Although tax planning will always be specific to your own facts and circumstances, the following are common aspects to consider before relocating:

  • Understanding tax residency

Most countries tax individuals on the basis of ‘tax residence’. Tax residence is usually determined by the number of days (or nights) spent in a particular country, but may also be based on certain ties to that country, such as a family home or close family.

In most countries, if you are a tax resident, you will pay tax in that country on your worldwide income. This means that in order to benefit from Guernsey’s favourable tax regime, it is important to become Guernsey tax resident, but more importantly to lose your current tax residence. Consider carefully what steps are required to lose your current tax residence. This may mean limiting the number of days you spend there, or could involve more fundamental changes such as disposing of property or severing other ties. You need to be comfortable that the necessary changes are feasible without compromising the lifestyle you want.

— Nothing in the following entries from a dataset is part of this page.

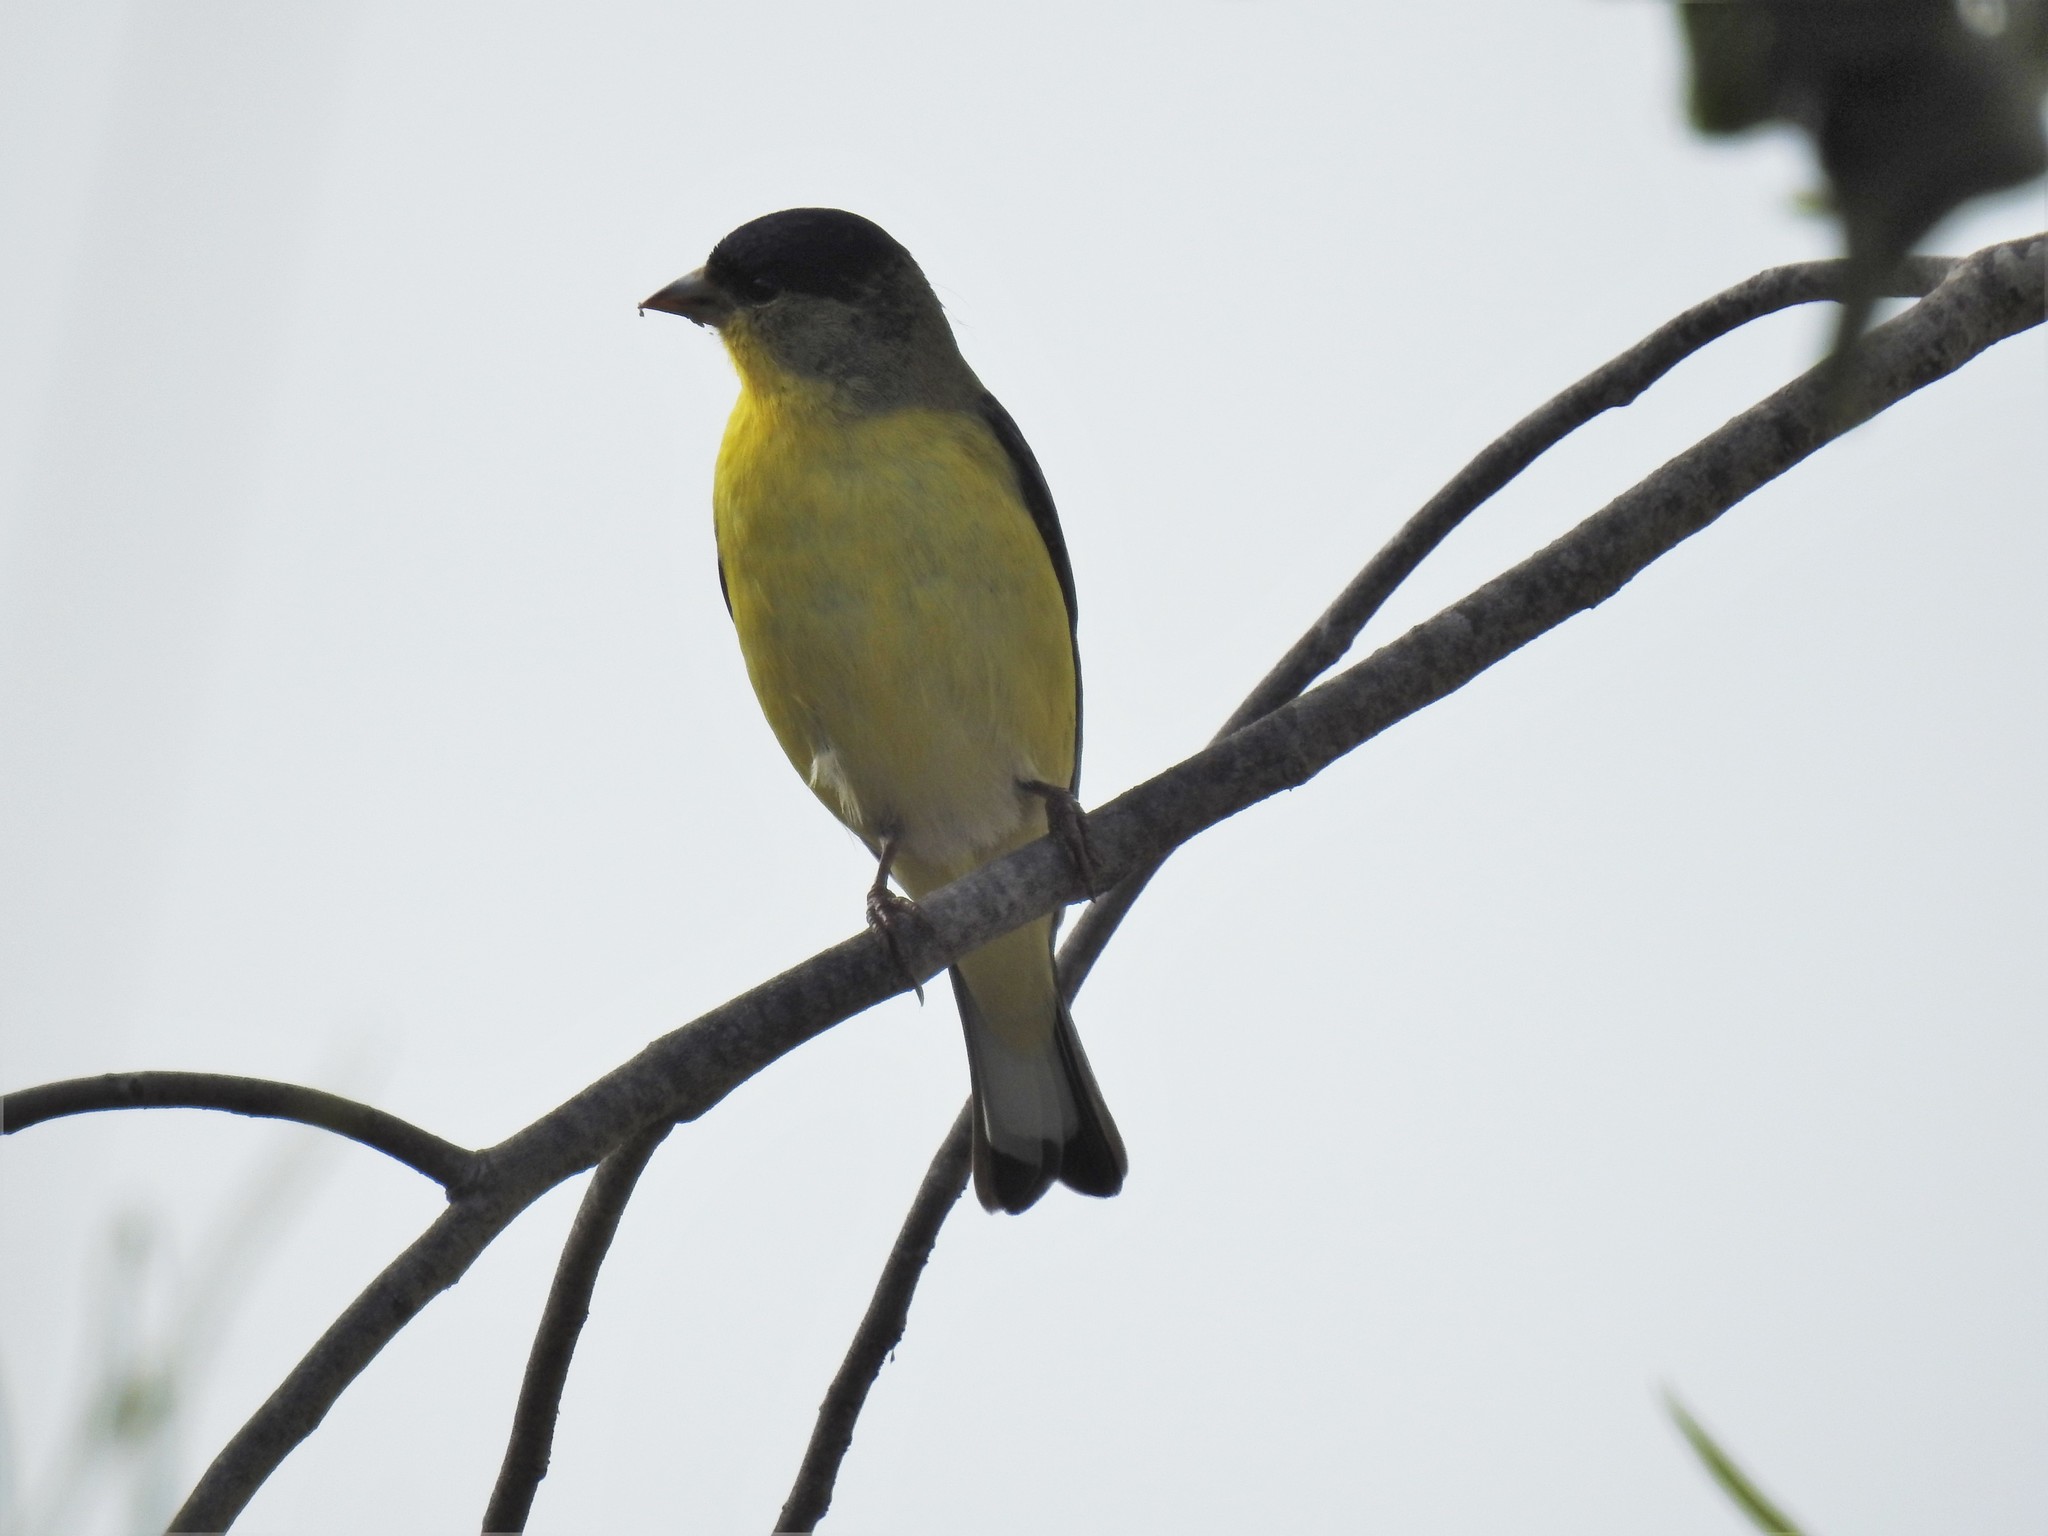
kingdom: Animalia
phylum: Chordata
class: Aves
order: Passeriformes
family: Fringillidae
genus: Spinus
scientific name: Spinus psaltria
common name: Lesser goldfinch
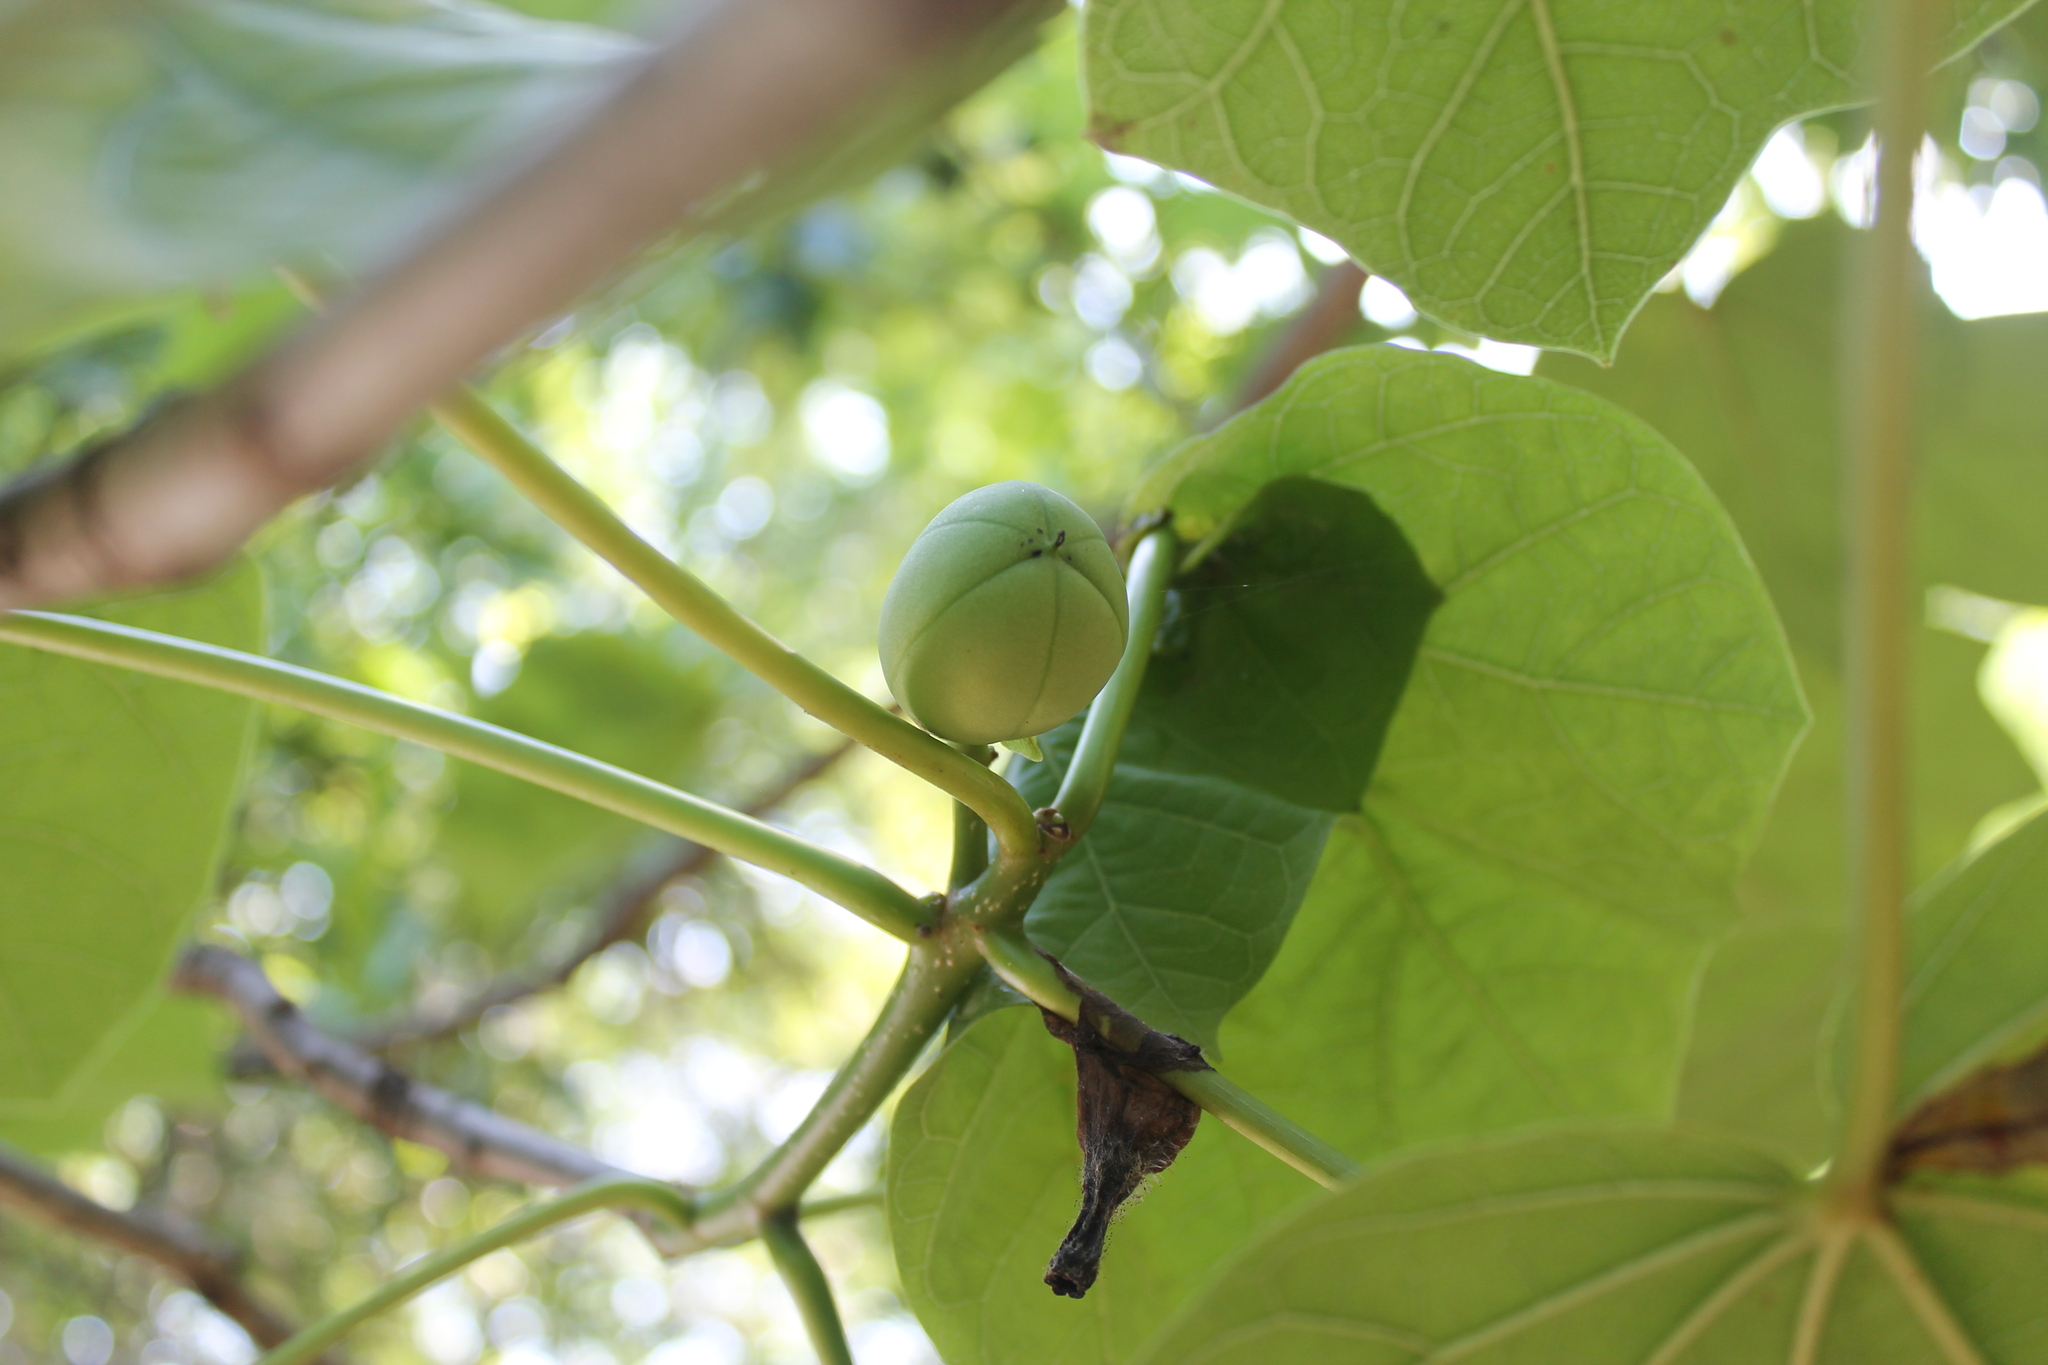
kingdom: Plantae
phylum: Tracheophyta
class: Magnoliopsida
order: Malpighiales
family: Euphorbiaceae
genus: Jatropha
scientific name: Jatropha curcas
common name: Barbados nut
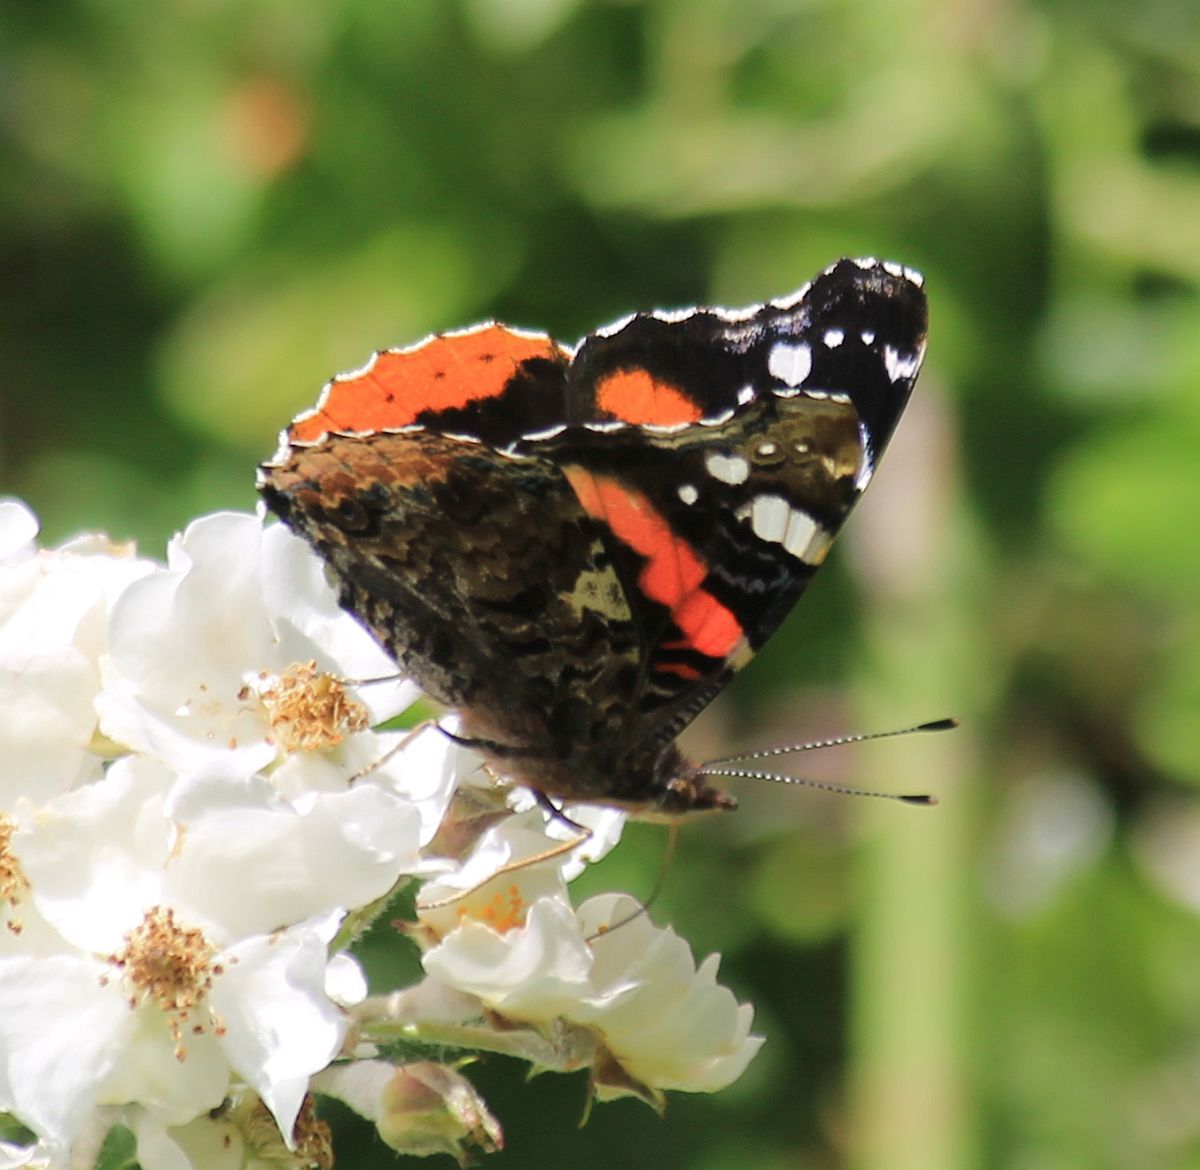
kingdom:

Seek advice to ensure you fully understand what you need to do to lose your current tax residence (and not accidentally regain it) and to become Guernsey tax resident.

  • Income versus capital

A key aspect of Guernsey’s tax regime is the absence of capital gains tax. This provides an opportunity to rebalance any investments you currently hold into assets which generate capital gains (i.e., capital growth assets) rather than income (e.g., dividends and interest). It is common for wealthy Guernsey residents to hold an investment portfolio of assets which primarily give rise to capital gains. Watch for accumulation funds which roll up income within the fund, as these may be taxed as income in Guernsey.